The blank stares of children, followed by the sadly rhetorical question, "What'd I do?" is one of those things that drives me buggy. These often occur while standing in the middle of a pile of debris or over another crying child. The oblivious state they assume is almost always more annoying than the actual infraction.
That's why it was so nice to see that "the White House" has finally admitted fault on the "Mission: Accomplished" banner. President Pinhead "is well aware that the banner should have been much more specific and said `mission accomplished' for these sailors who are on this ship on their mission," White House press secretary Dana Perino said Wednesday. "And we have certainly paid a price for not being more specific on that banner. And I recognize that the media is going to play this up again tomorrow, as they do every single year."

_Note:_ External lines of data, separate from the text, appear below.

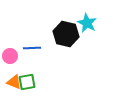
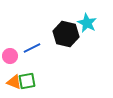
blue line: rotated 24 degrees counterclockwise
green square: moved 1 px up
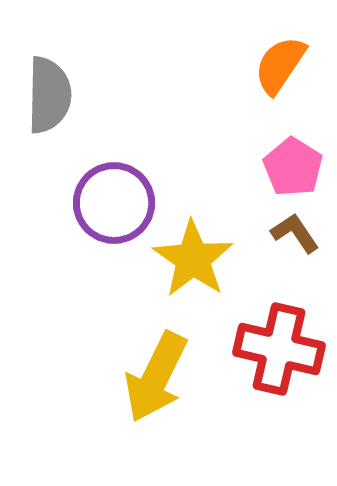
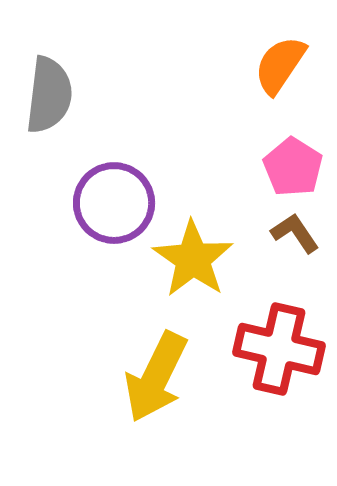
gray semicircle: rotated 6 degrees clockwise
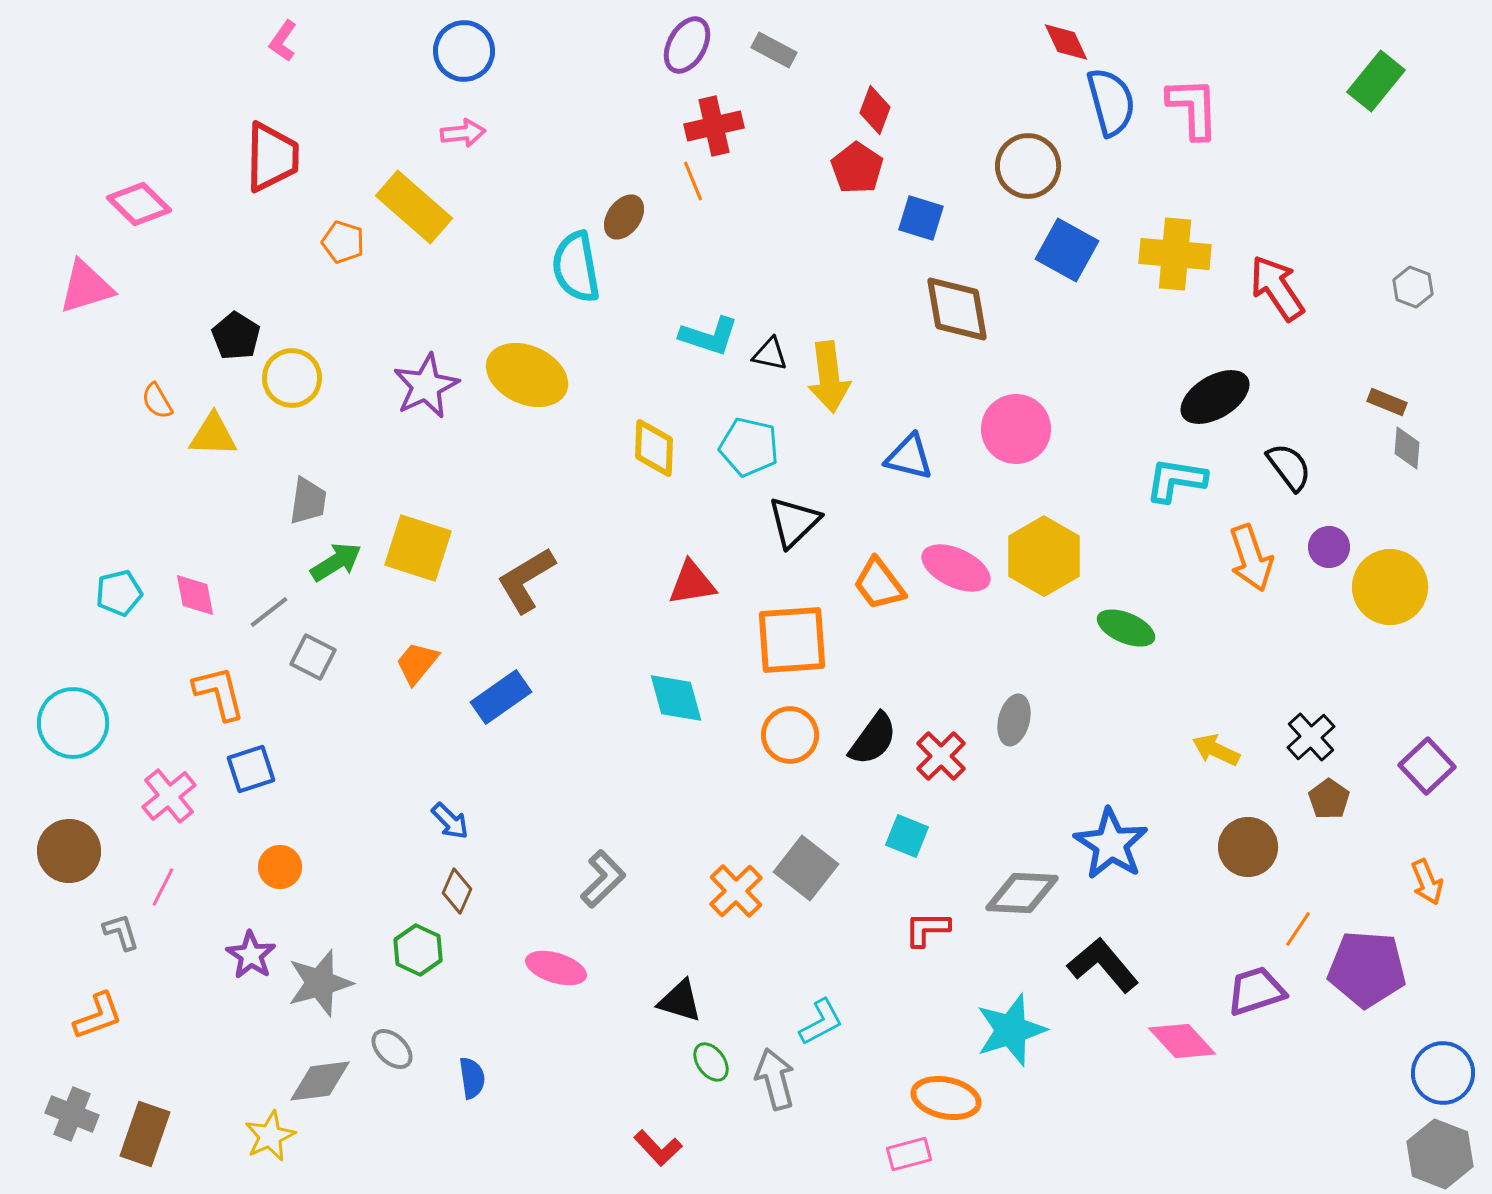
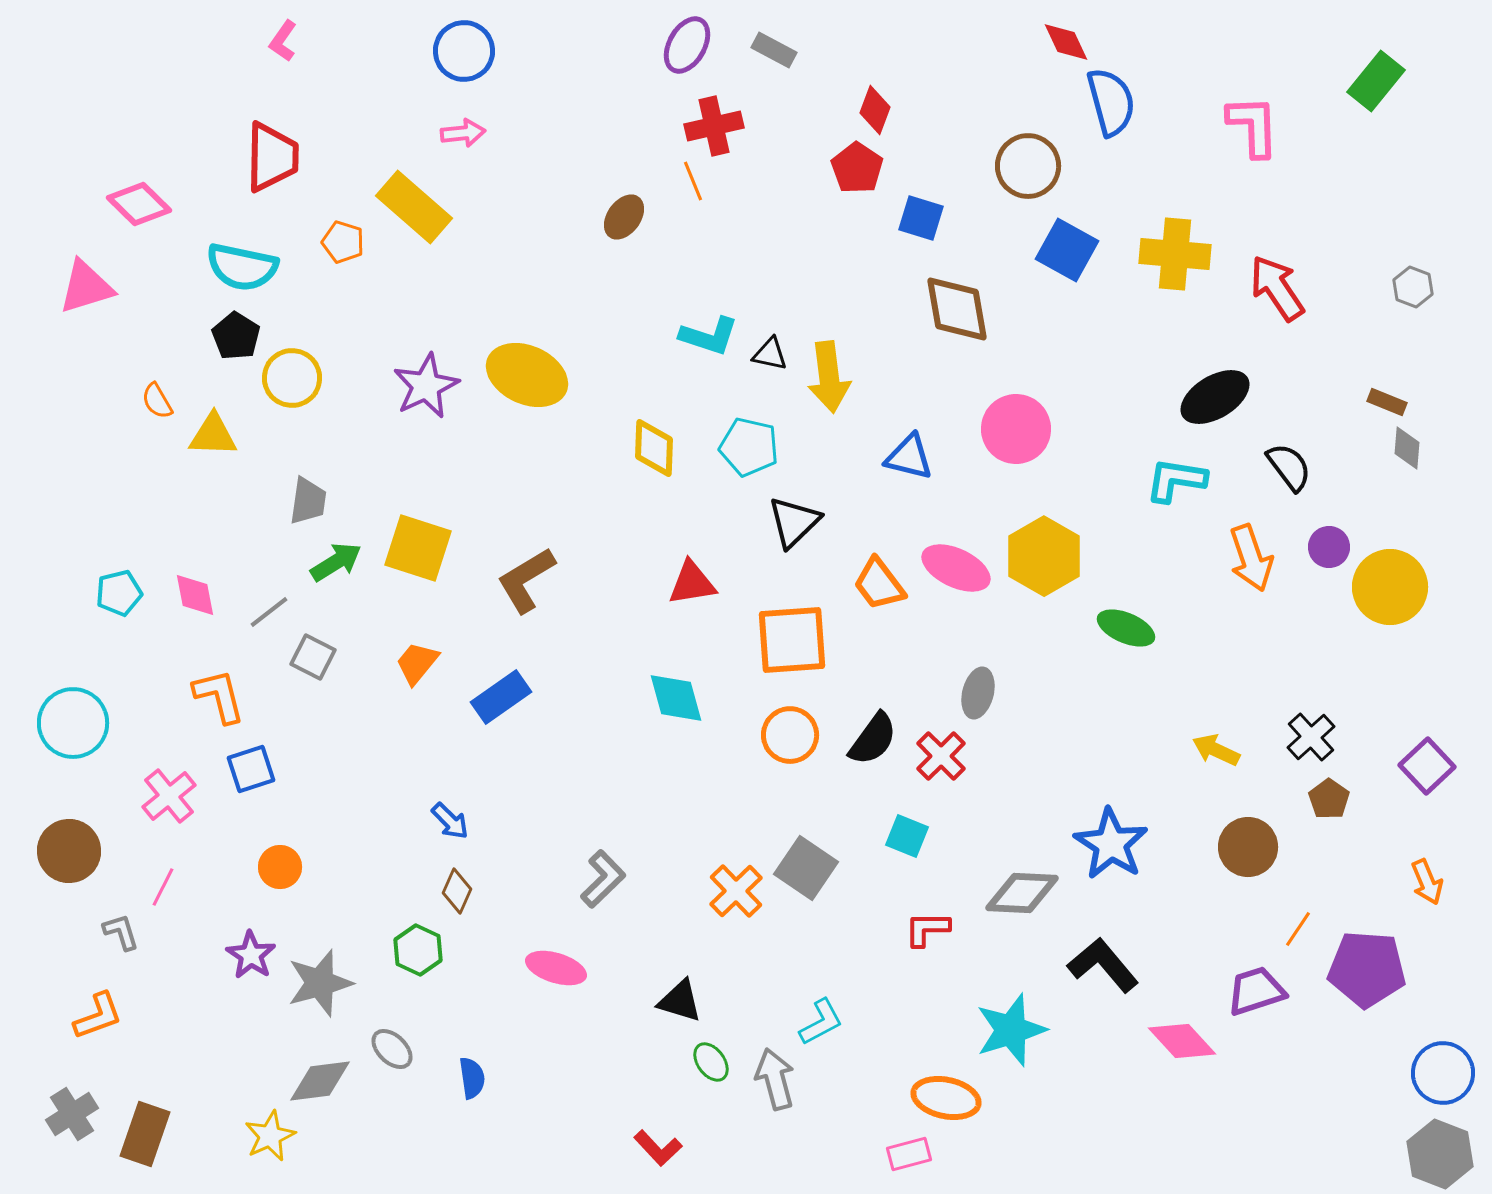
pink L-shape at (1193, 108): moved 60 px right, 18 px down
cyan semicircle at (576, 267): moved 334 px left; rotated 68 degrees counterclockwise
orange L-shape at (219, 693): moved 3 px down
gray ellipse at (1014, 720): moved 36 px left, 27 px up
gray square at (806, 868): rotated 4 degrees counterclockwise
gray cross at (72, 1114): rotated 36 degrees clockwise
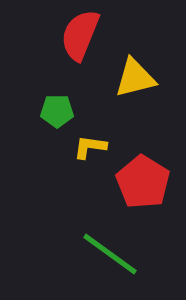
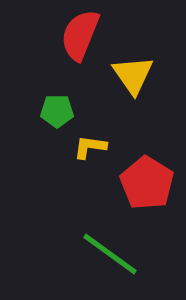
yellow triangle: moved 2 px left, 3 px up; rotated 51 degrees counterclockwise
red pentagon: moved 4 px right, 1 px down
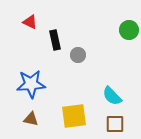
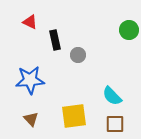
blue star: moved 1 px left, 4 px up
brown triangle: rotated 35 degrees clockwise
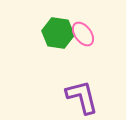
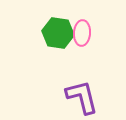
pink ellipse: moved 1 px left, 1 px up; rotated 40 degrees clockwise
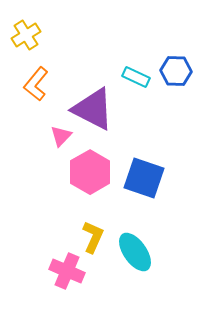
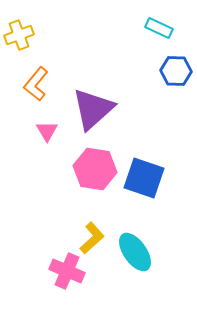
yellow cross: moved 7 px left; rotated 12 degrees clockwise
cyan rectangle: moved 23 px right, 49 px up
purple triangle: rotated 51 degrees clockwise
pink triangle: moved 14 px left, 5 px up; rotated 15 degrees counterclockwise
pink hexagon: moved 5 px right, 3 px up; rotated 21 degrees counterclockwise
yellow L-shape: moved 1 px left, 1 px down; rotated 24 degrees clockwise
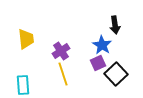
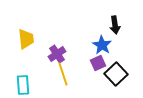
purple cross: moved 4 px left, 3 px down
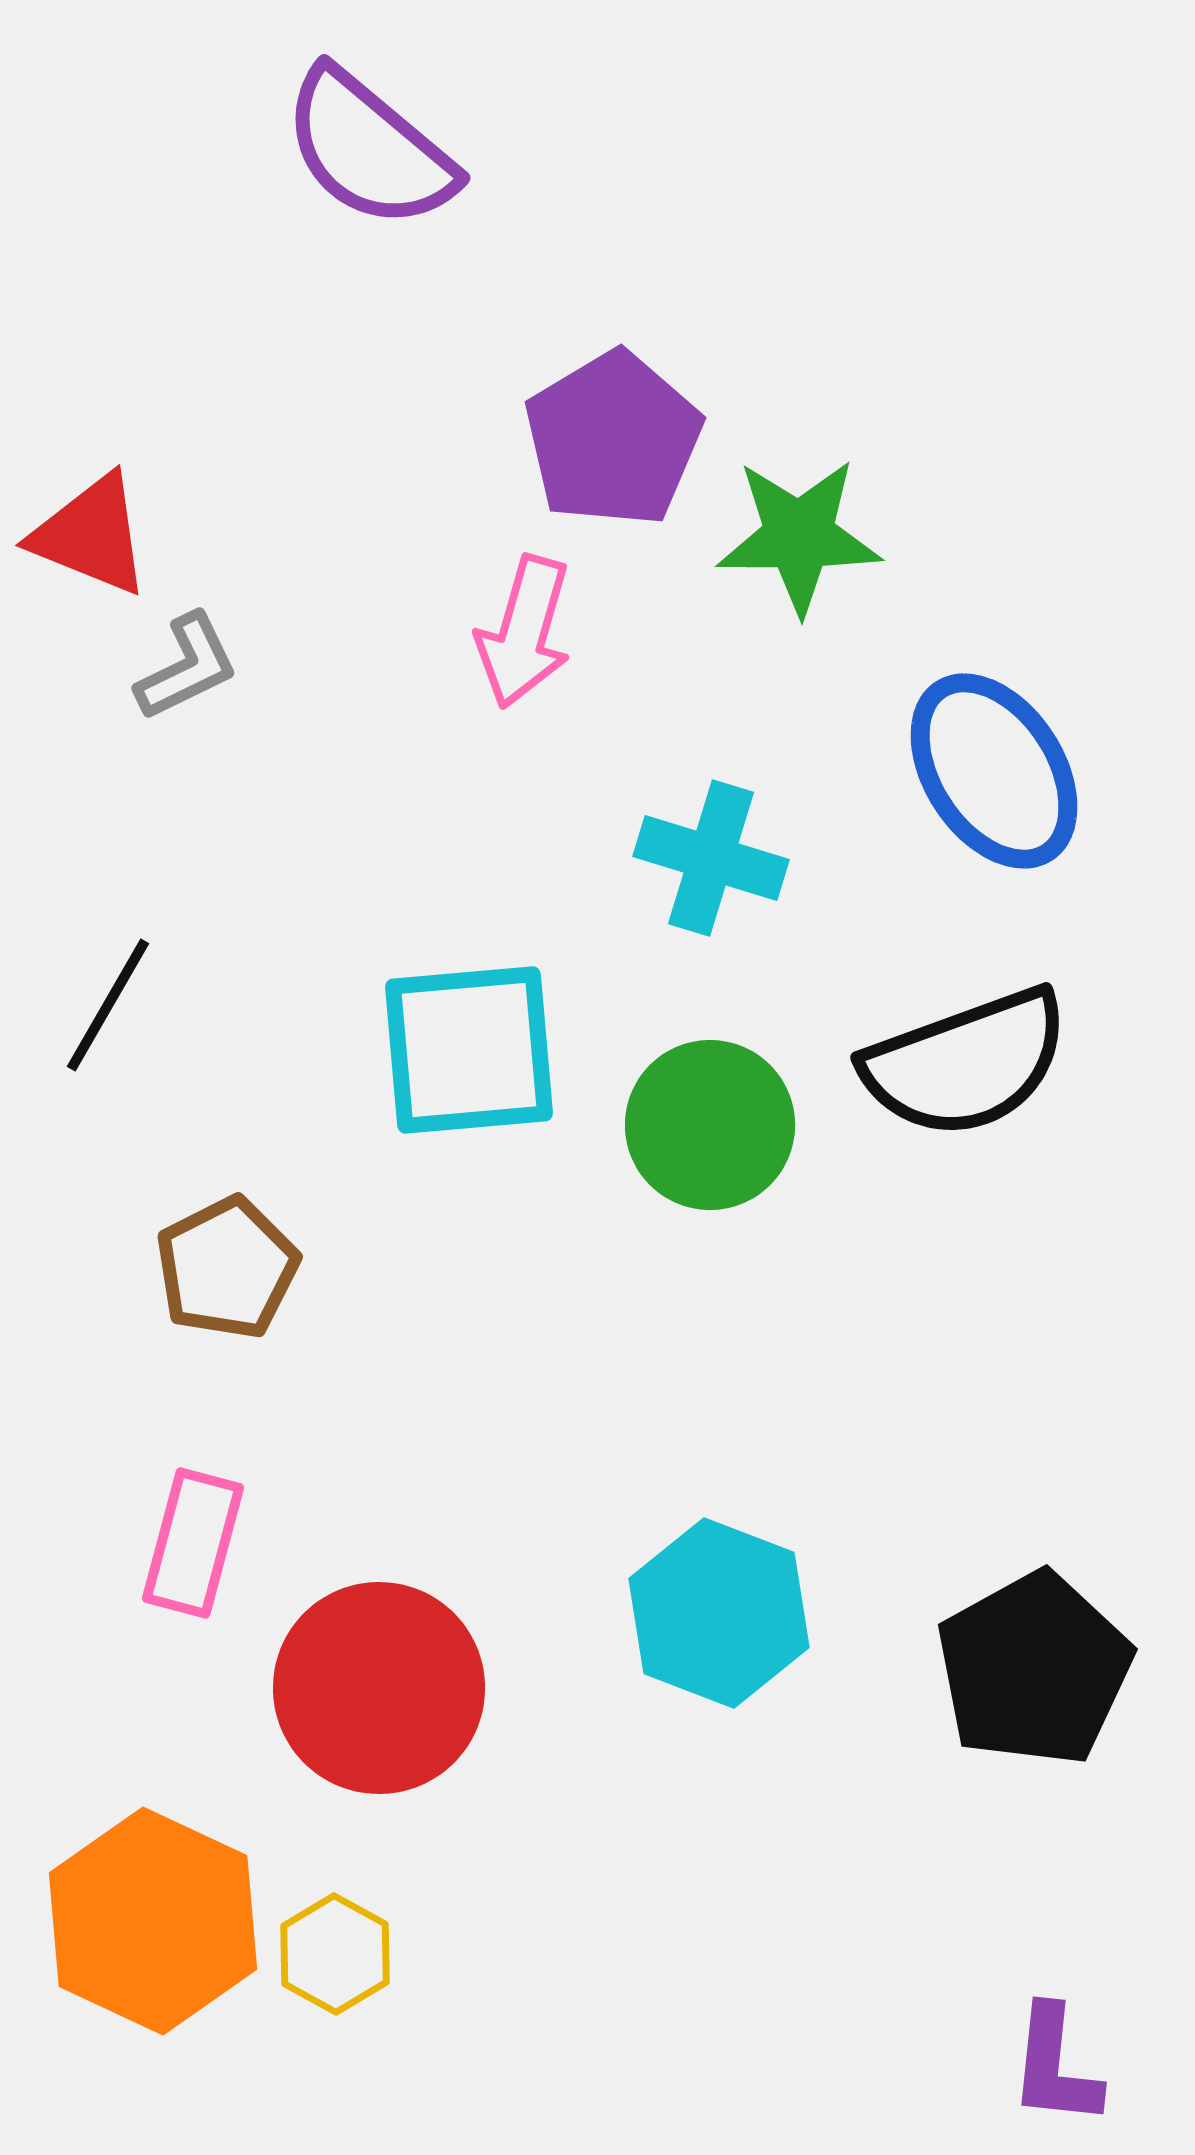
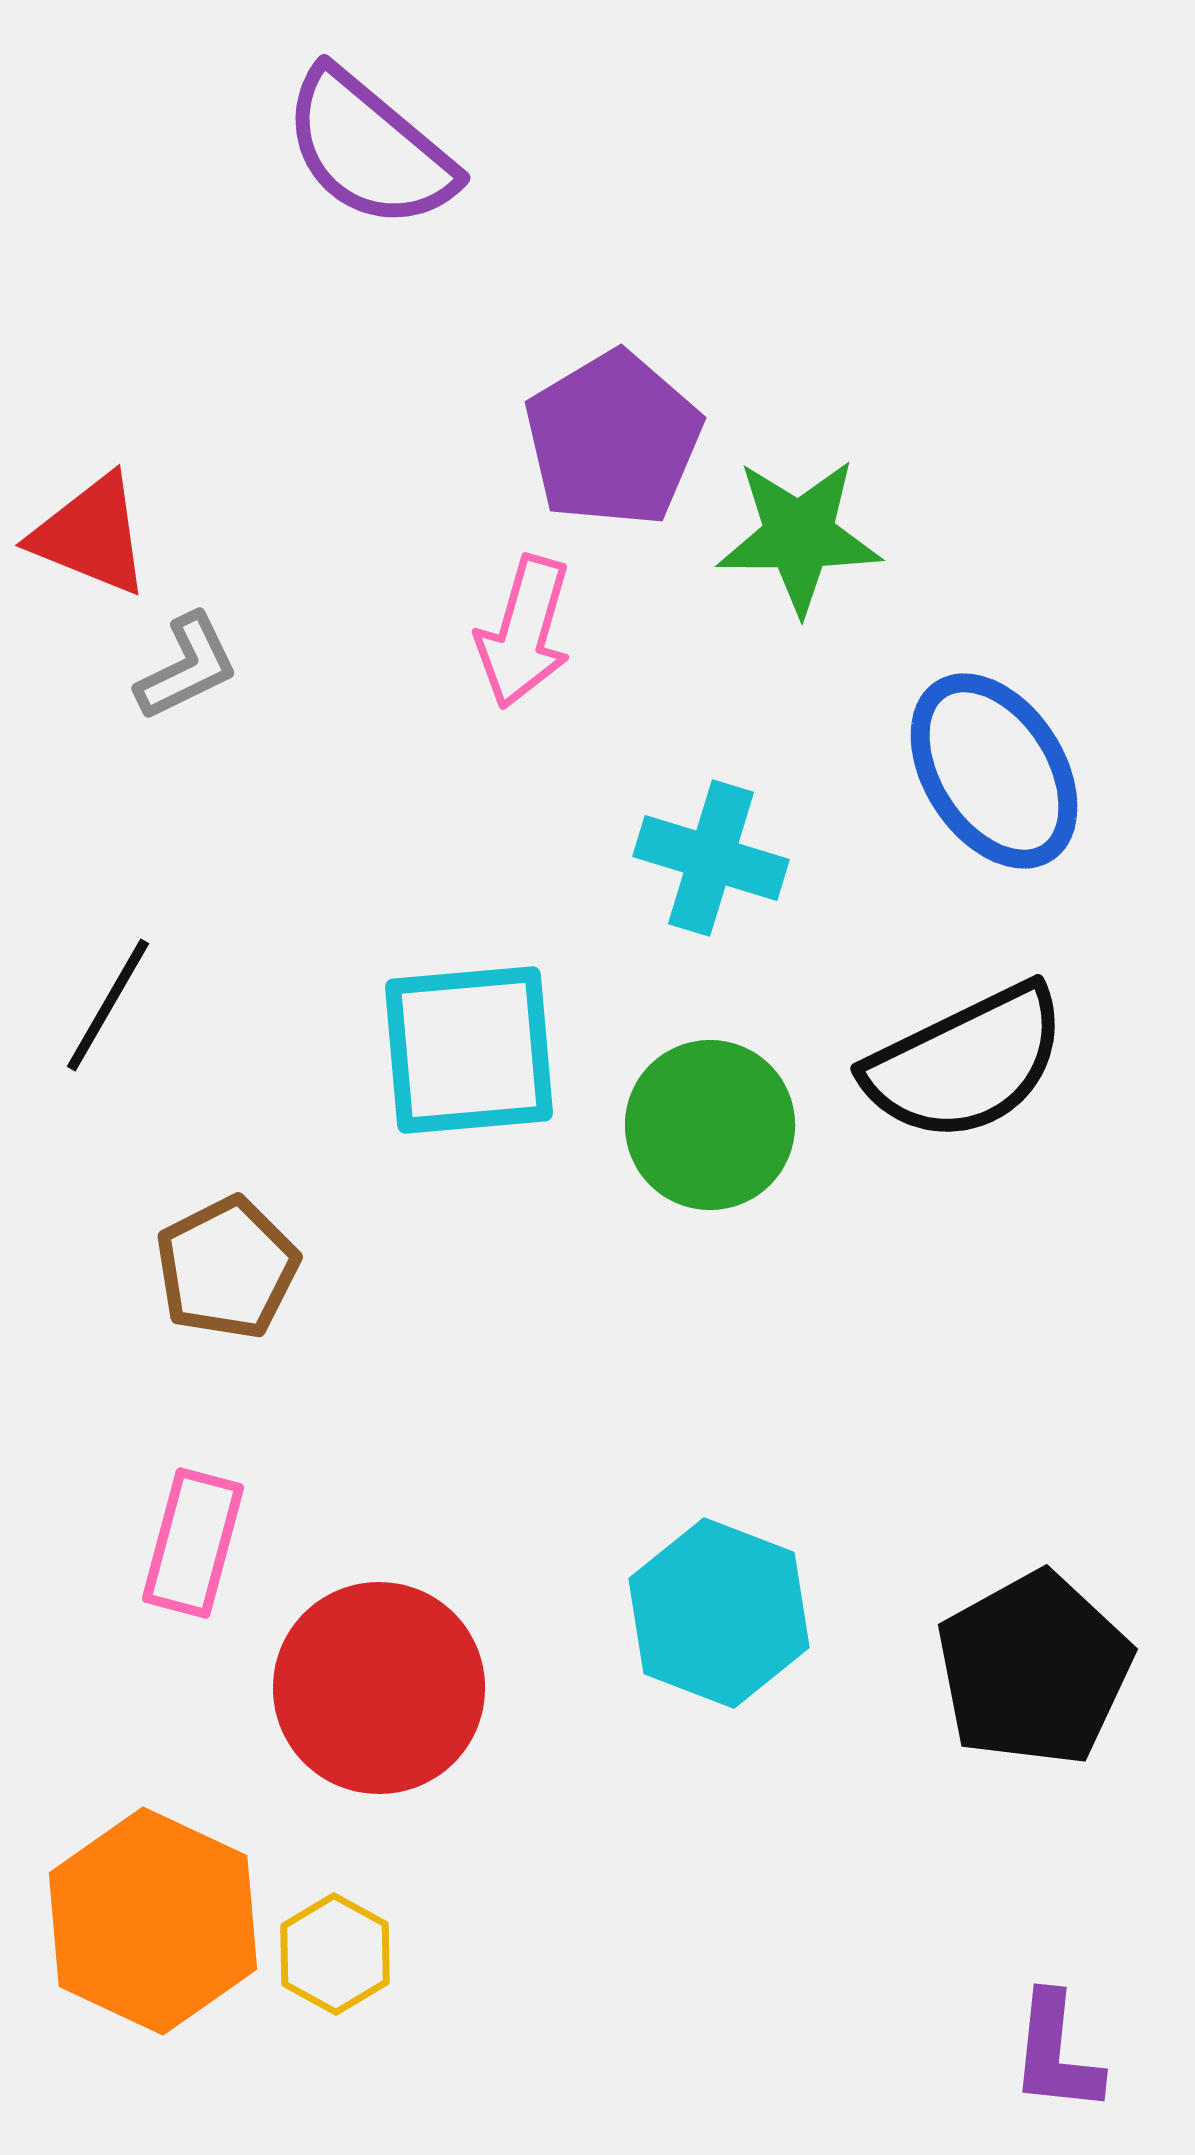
black semicircle: rotated 6 degrees counterclockwise
purple L-shape: moved 1 px right, 13 px up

For those of you keeping score at home, it has been five years since ol' Pointy-Noggin told us, "Major combat operations in Iraq have ended." Five years and thousands of casualties later, we are still waiting for combat operations to cease. One might feel a trace of sympathy for Ms. Perino, who has the inglorious task of trailing after the parade of horses like Tony Snow and Ari Fleischer. As the Pinhead Regime winds down, she's got a lot of 'splainin' to do. Back in October 2003, Pinhead disavowed any connection with the "Mission Accomplished" message. He said the White House had nothing to do with the banner; a spokesman later said the ship's crew asked for the sign and the White House staff had it made by a private vendor.
Five years ago, the President of the United States flew onto the deck of an aircraft carrier in a fighter jet, then stood in front of a thirty foot banner proclaiming: Mission: Accomplished. For five years he has stood there, with bodies piling up around his feet with that blank look on his face, saying, "What'd I do?"